By Sam Nussey

TOKYO (Reuters) -Shares in Japan's JSR Corp were untraded with a glut of buy orders early on Monday, after the semiconductor materials maker said it was considering a deal to be acquired by state-backed Japan Investment Corp (JIC).

JSR's market capitalisation was 677 billion yen ($4.71 billion) at Friday's market close. JIC would spend about 1 trillion yen on the acquisition, the Nikkei newspaper reported, injecting 500 billion yen into a new company to make the purchase and borrowing 400 billion yen from Mizuho Bank.

Countries around the world are moving to tighten control over the supply of semiconductors, which are essential to the functioning of the defence, electronic and automotive industries, amid elevated tensions between China and the United States.

An acquisition by JIC, which is overseen by the powerful trade ministry, would be the latest in a series of increasingly muscular moves by Japan to juice up its chip industry, which has lost global market share in recent decades.

"JIC is starting here. It would surprise me quite a bit if that is where they stopped," Travis Lundy of Quiddity Advisors wrote in a note on Smartkarma.

While Japan has a long and mixed record of intervening to save floundering industrial players, a move to take private a profitable company that has already undergone restructuring risks criticism for potential overreach.

JSR is a top supplier of photoresists, which are light-sensitive chemicals used to print patterns on wafers, to global chipmakers. It competes with companies including Tokyo Ohka Kogyo and Shin-Etsu Chemical.
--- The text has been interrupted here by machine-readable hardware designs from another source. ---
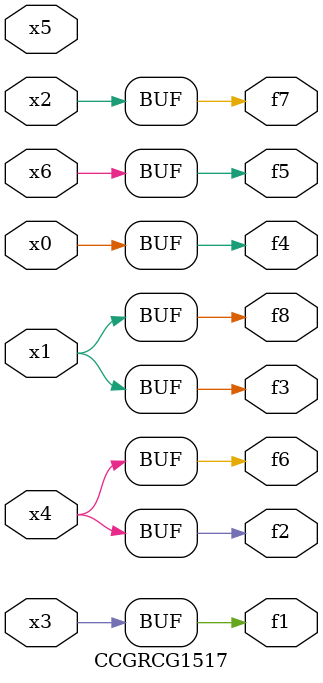
<source format=v>
module CCGRCG1517(
	input x0, x1, x2, x3, x4, x5, x6,
	output f1, f2, f3, f4, f5, f6, f7, f8
);
	assign f1 = x3;
	assign f2 = x4;
	assign f3 = x1;
	assign f4 = x0;
	assign f5 = x6;
	assign f6 = x4;
	assign f7 = x2;
	assign f8 = x1;
endmodule

</source>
JSR, which was set up in 1957 as a government-backed producer of synthetic rubber, reported a 20% jump in sales to 408.9 billion yen in the year ended March, while operating profit declined 33% to 29.4 billion yen.

Shares in JSR, which unusually for a Japanese company has a foreign-born CEO, have gained 25% year-to-date. Activist investor ValueAct Capital is a major shareholder and has an executive on the board.